## 課題
• A. 住宅ローン控除の抜粋から、「還付金とは所得税の払いすぎな」から「金を受け取ることができます。」までの部分を一字一句違えずに書き写してもらえますか?
• B. 住宅ローン控除の抜粋にある「住宅ローン控除(減税)の控除率は」で始まる段落を、主な事実を残したまま短くまとめ直してもらえますか?
----- 抜粋 -----
住宅ローン控除(減税)は「住宅借入金等特別控除」のことで、住宅ローン控除制度(減税)は家を買った人の金利負担を軽くし、ローンを利用する人の税金を還付することで経済の活性化を狙って導入された制度です。
還付金とは所得税の払いすぎなどにより、納税者に返金されるべき税額のことを指します。

住宅ローン控除(減税)の還付金とは住宅ローンを組んで住宅を購入した場合、住宅ローンの年末残高の1%が控除され、10年間に渡り還付金として戻り、所得税や住民税が減税になるという仕組みです。

住宅ローン控除(減税)の控除率はこれまでは1%、期間は10年間となっていましたが、2022年からは税制改革により控除率は0.7%に引き下げられますが、期間は13年間に延長されることが決まっています。

会社員の方は住宅を購入した1年目に確定申告をすることで、翌年からは年末調整で住宅ローン控除(減税)の還付金を受け取ることできます。
また個人事業主の方も毎年確定申告をすることで住宅ローン控除(減税)の還付金を受け取ることができます。

住宅ローン控除(減税)のイメージとしては次の図のようなイメージです。

所得税から控除しきれなかった分は住民税で控除されますが、住民税の控除も上限額があります。
----- 抽出データ -----
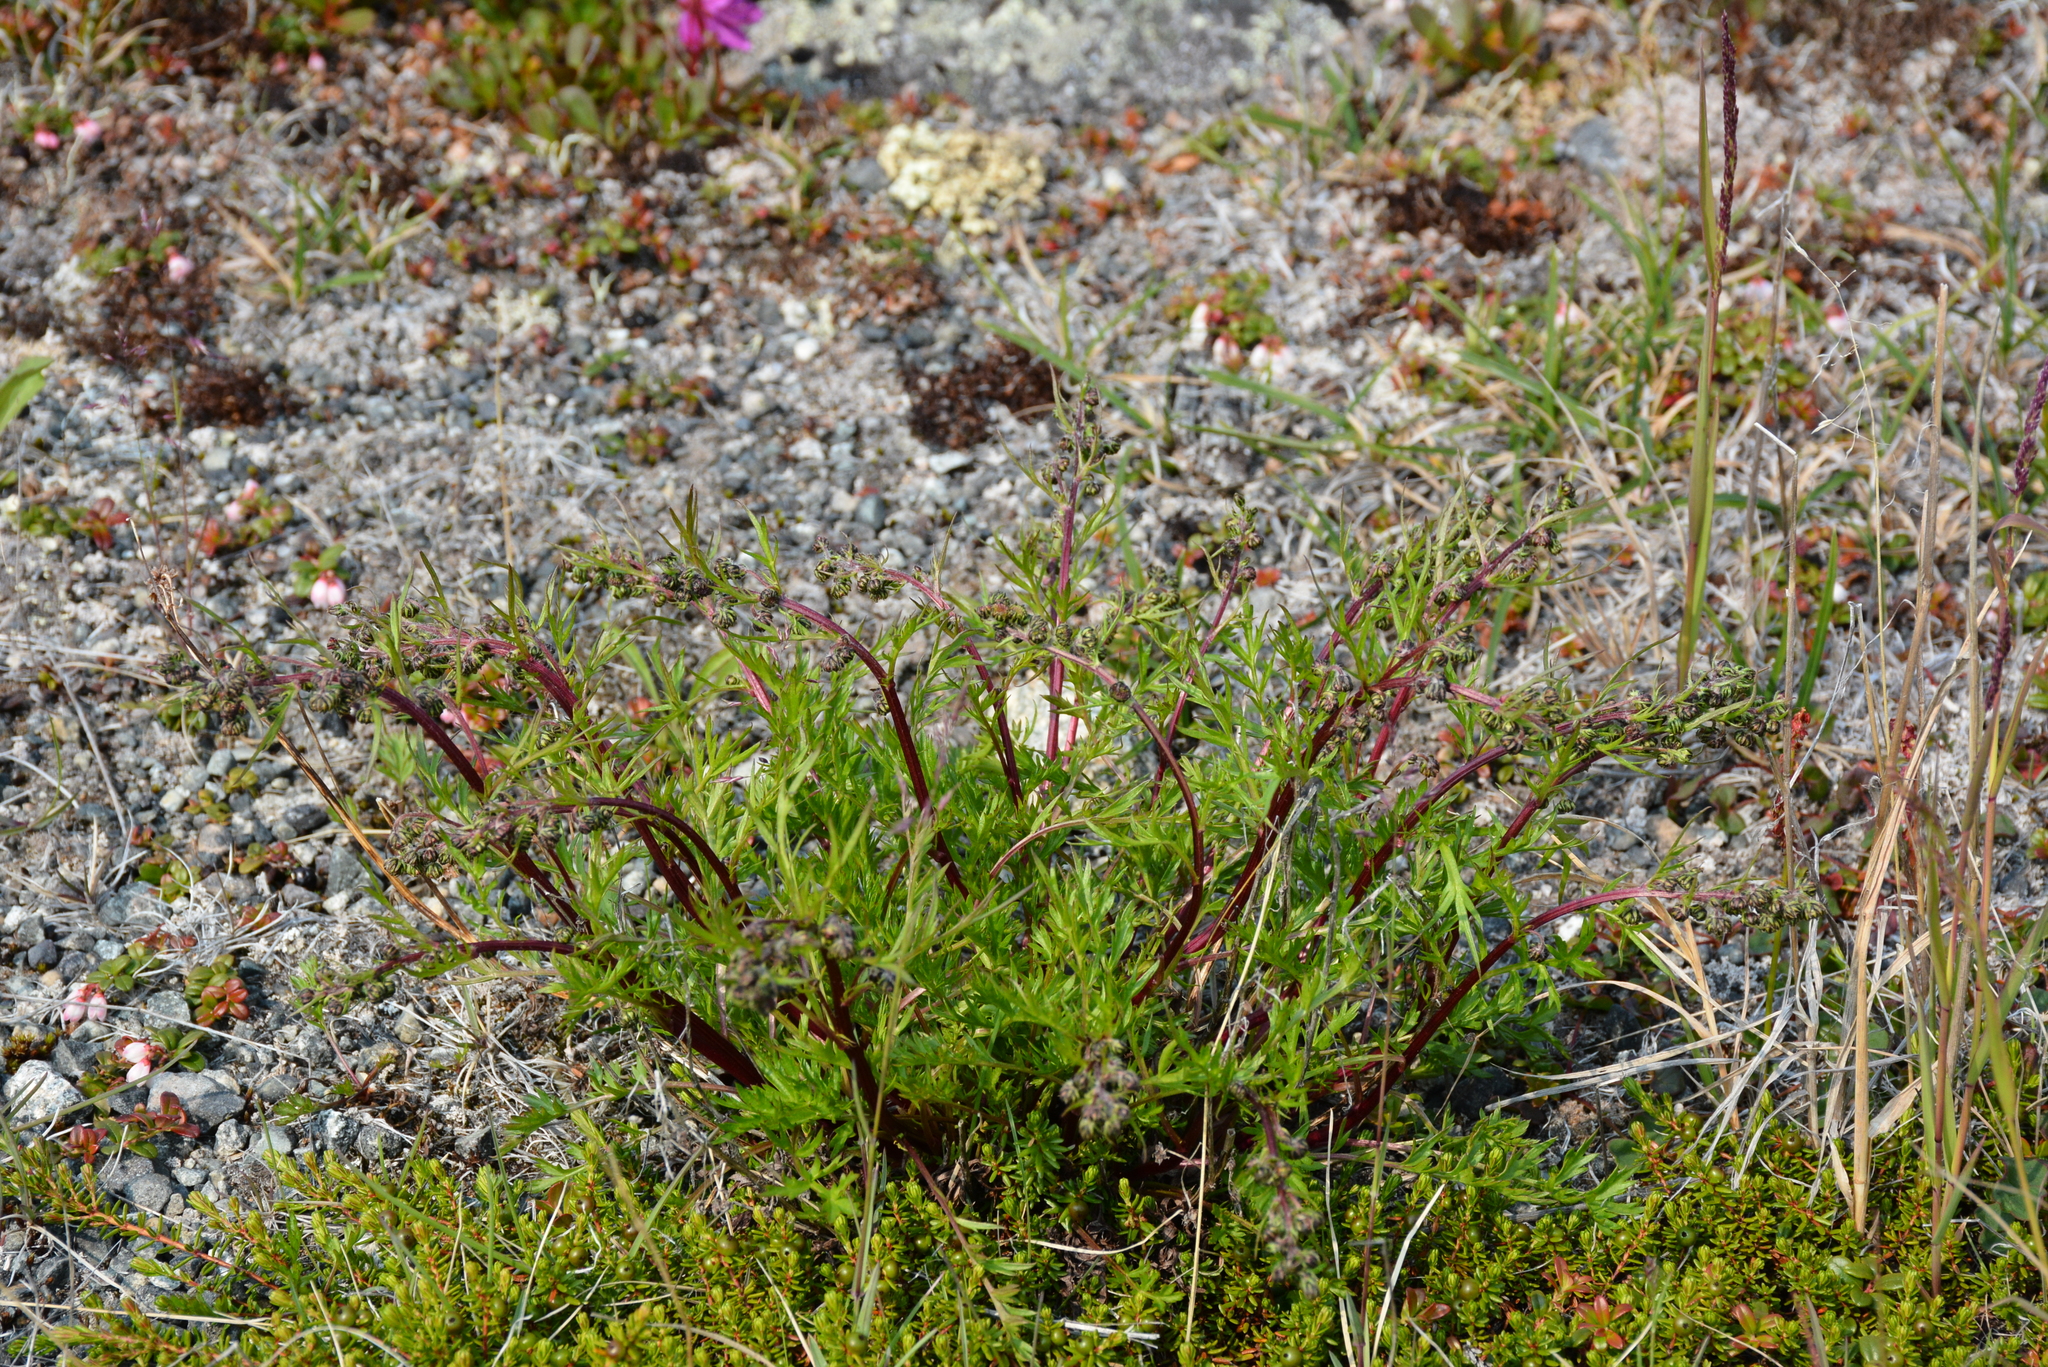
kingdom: Plantae
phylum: Tracheophyta
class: Magnoliopsida
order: Asterales
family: Asteraceae
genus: Artemisia
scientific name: Artemisia arctica
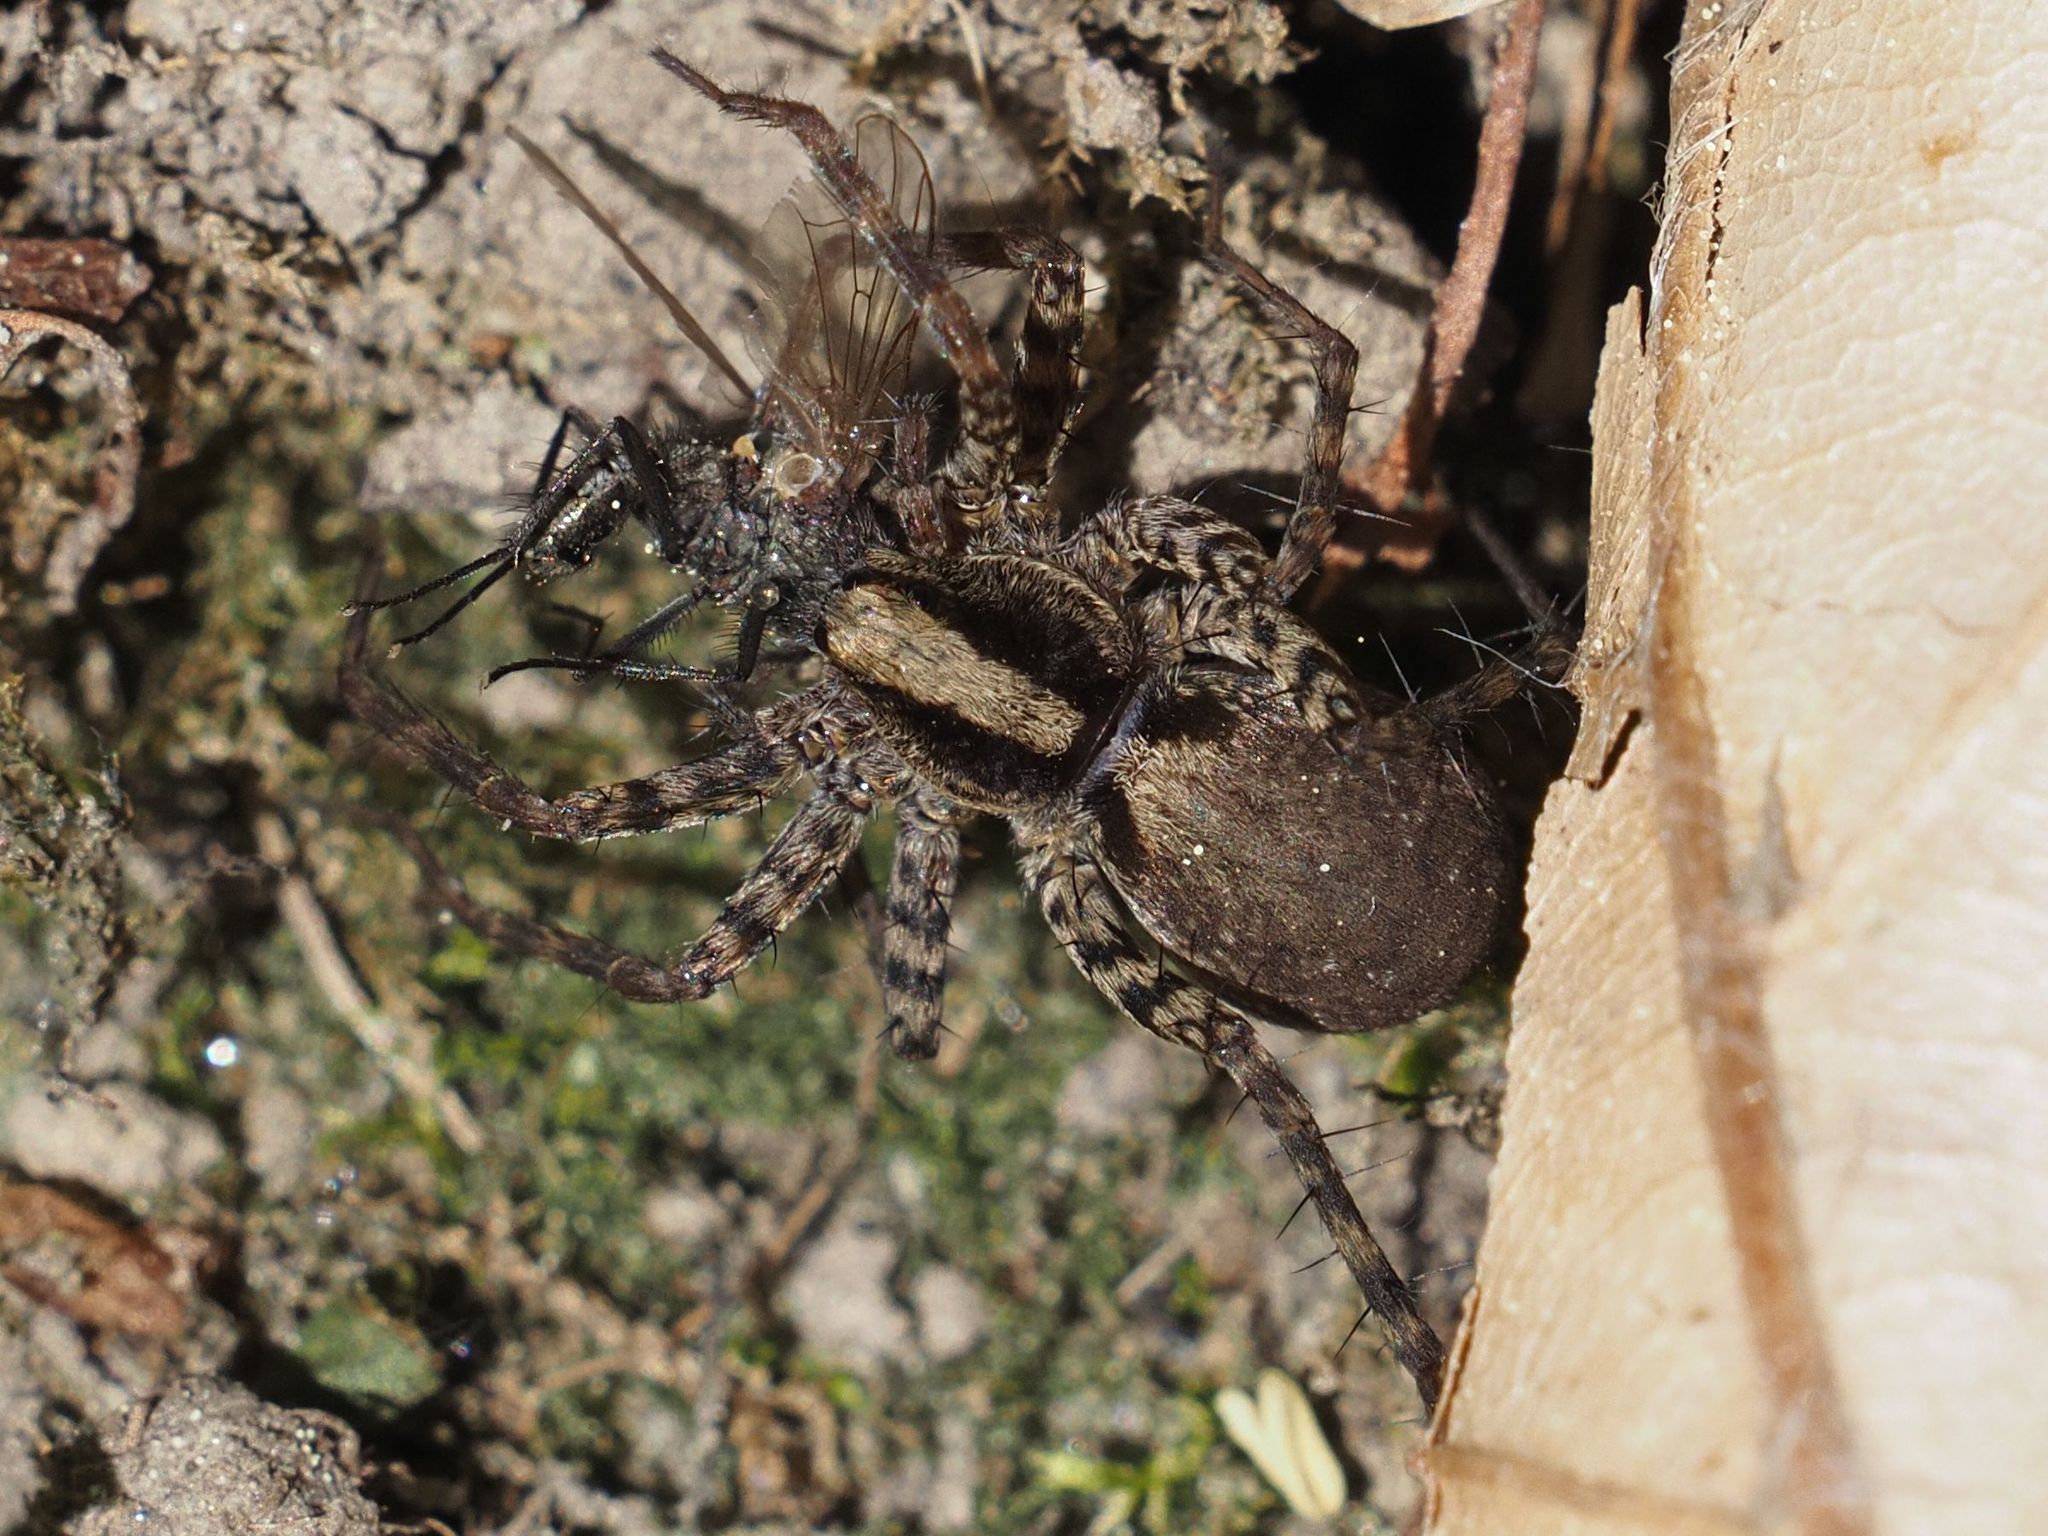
-----
## 解答
• A.
還付金とは所得税の払いすぎなどにより、納税者に返金されるべき税額のことを指します。

住宅ローン控除(減税)の還付金とは住宅ローンを組んで住宅を購入した場合、住宅ローンの年末残高の1%が控除され、10年間に渡り還付金として戻り、所得税や住民税が減税になるという仕組みです。

住宅ローン控除(減税)の控除率はこれまでは1%、期間は10年間となっていましたが、2022年からは税制改革により控除率は0.7%に引き下げられますが、期間は13年間に延長されることが決まっています。

会社員の方は住宅を購入した1年目に確定申告をすることで、翌年からは年末調整で住宅ローン控除(減税)の還付金を受け取ることできます。
また個人事業主の方も毎年確定申告をすることで住宅ローン控除(減税)の還付金を受け取ることができます。

• B. 控除率は従来の1%から2022年の税制改革で0.7%に引き下げられる一方、控除期間は10年間から13年間に延長される。